# Box Sliding Around



## McLaren F1 2003 (Jan 2, 2003)

ok, so i have two sony 10's in a box like this in my trunk. ive tried bracing it with pieces of wood, but it still slides around in my trunk.

my question is, how are you guys stopping your boxes from moving around?

thanks


----------



## G_Funk013 (Jul 9, 2002)

A lot of people used "L" brackets. Just do a search and you will find some things.


----------



## kbrassfi (Aug 1, 2002)

or what I'm going to do as soon as I get off my ass from the Football games is to take off back from the rear seat, and screw thought the metal into the box will work, and there are no brackets to see, especially if you have a clean set up, but there are a few things you can do for it


----------



## CGann (Jan 23, 2003)

I bought some of that Thick ass industrial strength velcro. I just stuck a strip of the side that has the little hoops and let it grab into the carpet.

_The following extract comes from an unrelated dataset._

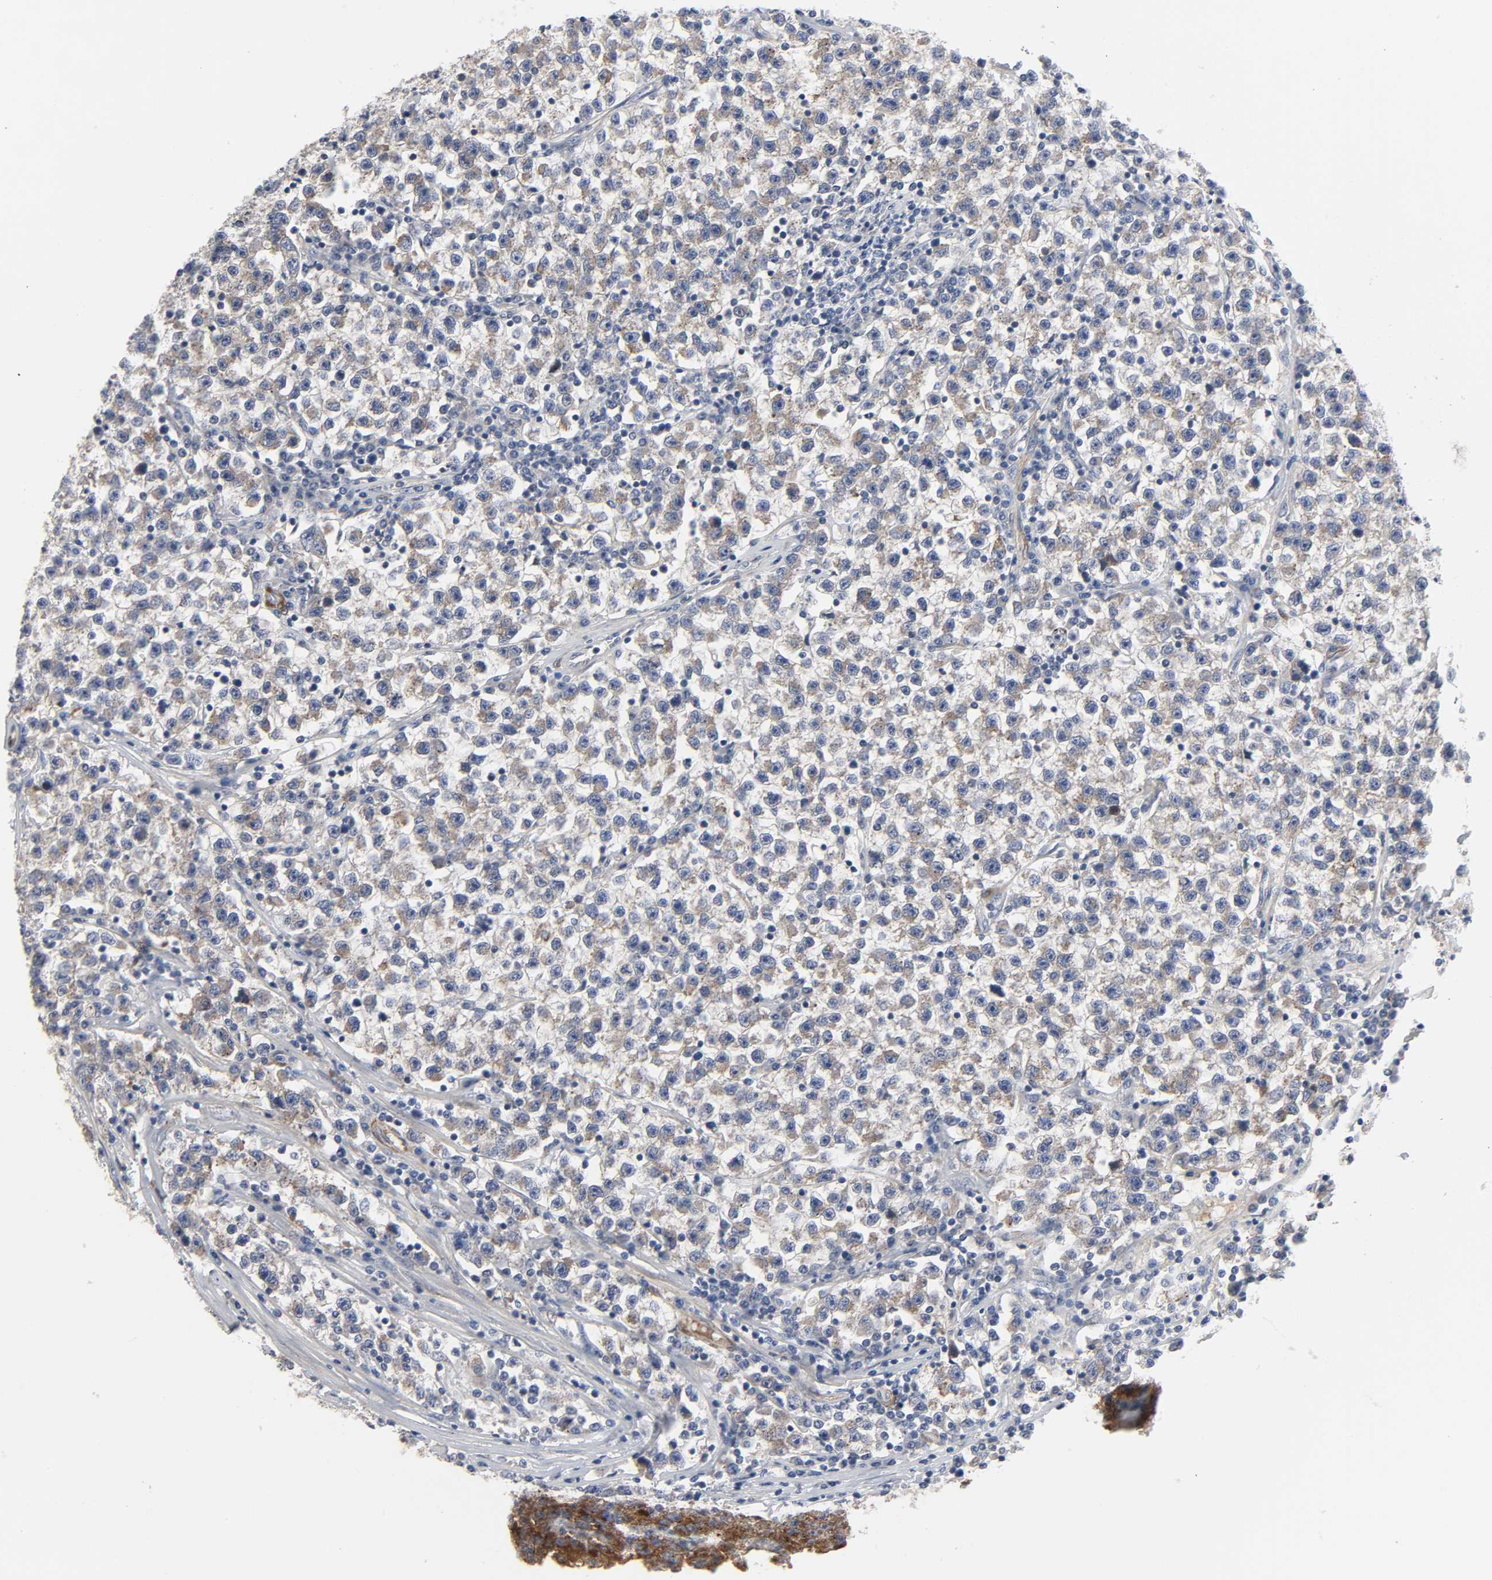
{"staining": {"intensity": "weak", "quantity": "25%-75%", "location": "cytoplasmic/membranous"}, "tissue": "testis cancer", "cell_type": "Tumor cells", "image_type": "cancer", "snomed": [{"axis": "morphology", "description": "Seminoma, NOS"}, {"axis": "topography", "description": "Testis"}], "caption": "This is an image of immunohistochemistry staining of seminoma (testis), which shows weak staining in the cytoplasmic/membranous of tumor cells.", "gene": "ARHGAP1", "patient": {"sex": "male", "age": 22}}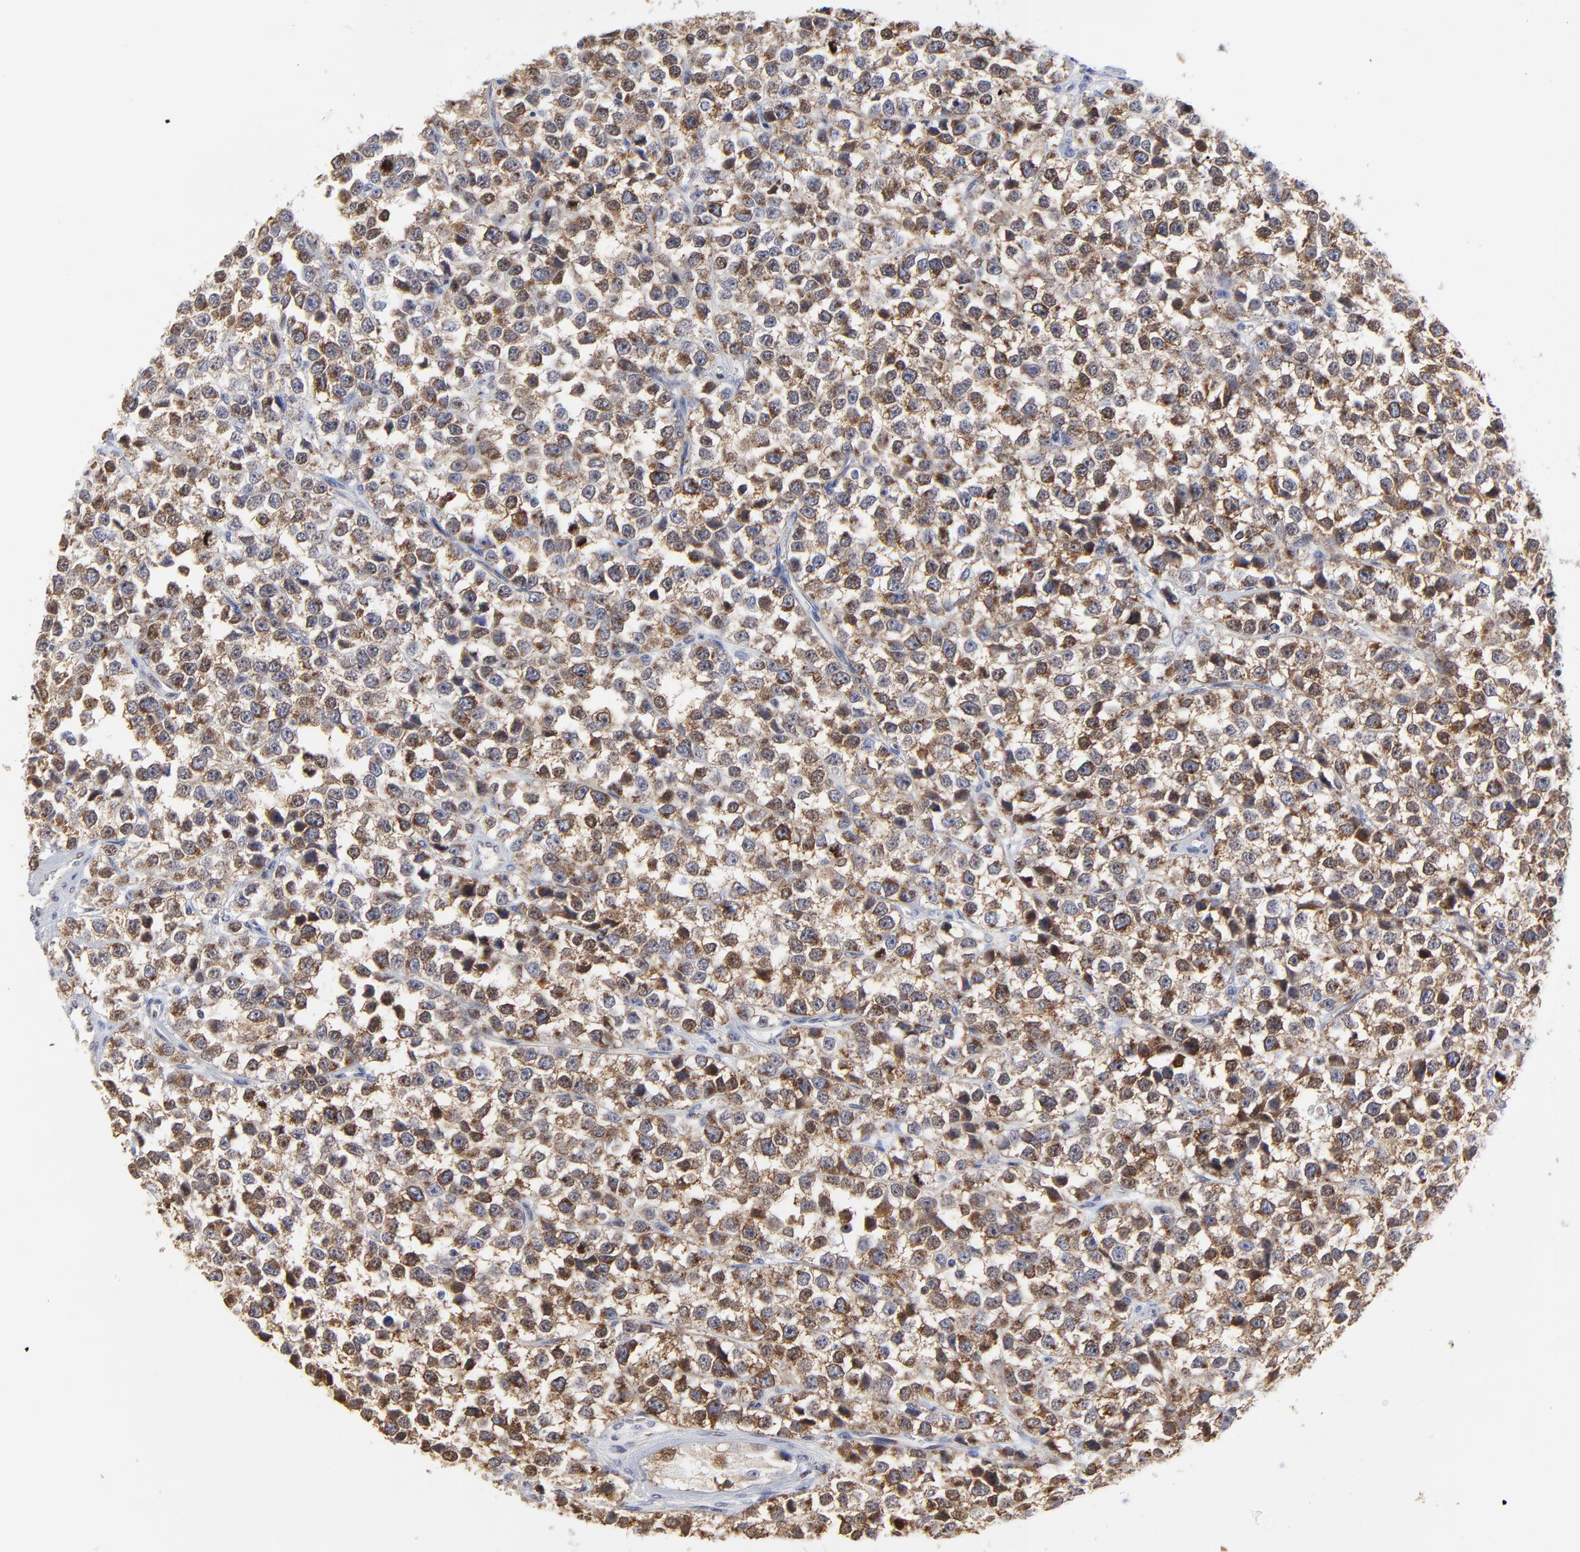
{"staining": {"intensity": "moderate", "quantity": ">75%", "location": "cytoplasmic/membranous"}, "tissue": "testis cancer", "cell_type": "Tumor cells", "image_type": "cancer", "snomed": [{"axis": "morphology", "description": "Seminoma, NOS"}, {"axis": "topography", "description": "Testis"}], "caption": "Testis cancer (seminoma) tissue exhibits moderate cytoplasmic/membranous expression in about >75% of tumor cells", "gene": "NCAPH", "patient": {"sex": "male", "age": 25}}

She aint' going anywhere yet it's removable if need be!


----------



## babyjbrooks (Sep 22, 2002)

*done*

take the subs out of the box and screw the box the floor of the trunk then put the subs back in :banana:


----------



## McLaren F1 2003 (Jan 2, 2003)

*Re: done*



babyjbrooks said:


> *take the subs out of the box and screw the box the floor of the trunk then put the subs back in :banana: *


lets see i would do that, but seeing as the gas tank is there....um, no


----------



## sno (Oct 4, 2002)

i dunno how the b14's are set up but on my b13 there's a brace behind the rear seats. if your box sits back far enough, just bolt it to that.


----------



## babyjbrooks (Sep 22, 2002)

no you ****** i am not talking about a four inch screw

after building a few custom stereos in many different cars i know that a one inch to one and half inch srew will work










in the back seat


----------



## McLaren F1 2003 (Jan 2, 2003)

babyjbrooks said:


> *no you ******** i am not talking about a four inch screw
> 
> after building a few custom stereos in many different cars i know that a one inch to one and half inch srew will work
> *



you didnt say that *********, you didnt give any kind of specifics, you just said screw it down. so analyze yourself b4 you call me a dumbass


----------



## N8inNV (Nov 16, 2002)

Whoa, I think it is time, to just end this thread right here.....
Lets all just be chill, and get along K


----------



## Psch91 (May 18, 2002)

McLaren F1 2003, did he have to say anything about the screw size? I think you can figure out on your own that he probably wasnt talking about a long screw. Come on guys.


----------



## Slurppie (Oct 15, 2002)

Time to chill guys, no need for the name calling....


----------



## McLaren F1 2003 (Jan 2, 2003)

listen here, when i first got my system, i was told not to screw it down because if the gas tank was punctured it would be a $1000 fix. now i dont have that kind of cash, so i dont wanna risk it.


----------



## Slurppie (Oct 15, 2002)

If you are unable to attach to the floor of the trunk you can always add sides to the box and attach them to the wheel wells or extend the top of the box to the rear deck and attach the box to that point.


----------



## babyjbrooks (Sep 22, 2002)

common sense or is that in las vegas i guess not i hope that i could help


----------



## Psch91 (May 18, 2002)

babyjbrooks, your talking about common senSe, and you dont even know how to spell senSe.


----------